The conclusions are far from positive and - according to the authors -many of them are not things that can be corrected with time and experience, but require tooling and design improvements. One regular problem is poor paint quality , which, according to ex-Tesla workers - is due to an under-sized paint-shop and cars being pushed through before the previous coats have hardened, another is problems welding or gluing different metals/materials together.

They liken the car to an iPhone in so far as parts are not designed to be repaired - and in some cases physically cannot be removed - and said it could possibly be the first disposable car: one example given was that the battery pack is so difficult to access and secured with lots of hard-to-reach screws, that they could imagine accident write-offs happening for that, when actually the damage wouldn't justify it in a better-designed car.They also feel that the mediocre quality will lead to lots of warranty problems and so Tesla will have to invest in a lot ore service centres to deal with them.

If there is anything specific that you want to ask, I'll see if its in there, but as said this is a Model 3
Elon Musk seems to be trying to push the company towards a cliff. Patience is wearing thin. They're burning money faster than investors will shovel it in. People who can see what's happening are jumping off the side of the ship.

"Tesla was stung by two senior departures on Friday, adding to the growing list of executives who have left the company and sending its shares down by as much as 10 per cent.

The electric car maker’s chief accounting officer, Dave Morton, announced he was resigning less than a month after arriving, citing the “level of public attention placed on the company”.

Gabrielle Toledano, human resources director, then told Bloomberg she would not return from a leave of absence. Her departure was confirmed by one person inside the company.

The announcements also came on Sarah O’Brien’s final day as head of communications at Tesla. She vacates one of the positions in the company with the highest turnover.

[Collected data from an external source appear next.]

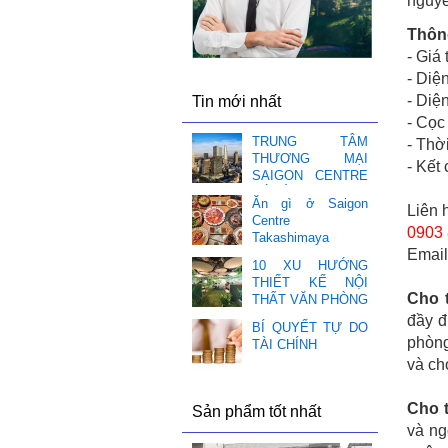
nguyê
Thông
-
Giá 
-
Diện
-
Diện
Tin mới nhất
-
Cọc 
TRUNG TÂM
-
Thời
THƯƠNG MẠI
-
Kết 
SAIGON CENTRE
CÓ GÌ HOT ❤️
Ăn gì ở Saigon
Liên 
Centre
0903 
Takashimaya
Emai
10 XU HƯỚNG
THIẾT KẾ NỘI
Cho 
THẤT VĂN PHÒNG
đầy đ
BÍ QUYẾT TỰ DO
phòng
TÀI CHÍNH
và cho
Cho 
Sản phẩm tốt nhất
và ng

The departures point to the chaos inside the upper echelons of the electric car maker, which has shed more than two dozen executives over the past two years, and come exactly a month after chief executive Elon Musk wrote on Twitter that he had “funding secured” for an audacious bid to take the company private. The bid never materialised and was finally scrapped.

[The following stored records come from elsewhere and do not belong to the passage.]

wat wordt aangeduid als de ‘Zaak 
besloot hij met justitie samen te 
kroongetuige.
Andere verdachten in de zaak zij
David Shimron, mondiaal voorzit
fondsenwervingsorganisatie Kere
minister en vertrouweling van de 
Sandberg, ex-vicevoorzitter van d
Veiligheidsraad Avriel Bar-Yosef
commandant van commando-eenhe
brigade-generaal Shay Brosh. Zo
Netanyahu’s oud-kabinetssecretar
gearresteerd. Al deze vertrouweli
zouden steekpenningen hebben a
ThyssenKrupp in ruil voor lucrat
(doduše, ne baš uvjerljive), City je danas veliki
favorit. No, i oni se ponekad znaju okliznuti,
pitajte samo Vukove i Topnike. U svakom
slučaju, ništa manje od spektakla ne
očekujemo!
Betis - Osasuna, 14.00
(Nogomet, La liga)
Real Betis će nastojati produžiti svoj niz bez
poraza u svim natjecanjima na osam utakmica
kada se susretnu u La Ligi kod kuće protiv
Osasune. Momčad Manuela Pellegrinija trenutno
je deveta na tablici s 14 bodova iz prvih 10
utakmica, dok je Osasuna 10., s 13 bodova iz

Elon’s actions are making it harder and harder to support Tesla as a company

The announcements also came hours after Mr Musk smoked marijuana — which is legal in California although prohibited at Tesla — during an internet interview."
When you add all the departures - especially the new chief accountant after just four weeks ! - to Musk's volatility and incredible self-belief and the fact that 25% of the stock ( $ 11 Bn ) is held by people shorting the business, then I think the medium/long-term risk is extremely high, especially since there would be no service or spares organisation on the ground if the company failed.
In my day (he says, tottering on his stick) ICE meant In Car Entertainment (and it was a Radio/ Cassette with Dolby and possibly APSS if you were lucky!).
So I'm toiling with the idea of something in between and waiting for a few years.. Even with the low demand for diesels and possible post Brexit issues on imported German cars. I'm struggling to get deals from dealers.. I'm thinking of a BMW 640D M Sport, Fairly quick, but still reasonable to fuel and running costs aren't stupid high. The first one is very highly spec'd including head up display and fat people seats, but its a bit footballer. The second doesn't have the seat upgrades or the HUD, but is a nicer colour..
Cool, Karman Hardon audio!

Not sure the comfort seats will be much help in the fight against the well-known BMW stiff ride and huge wheels/ skinny rims!

Purely from a practical POV, I'm not a fan of light interiors, they are a bugger to keep clean, but if you don't have grubby children, it may not be such an issue.

What happened to the good old days when the second numbers denoted the engine size? Should be a 630!!!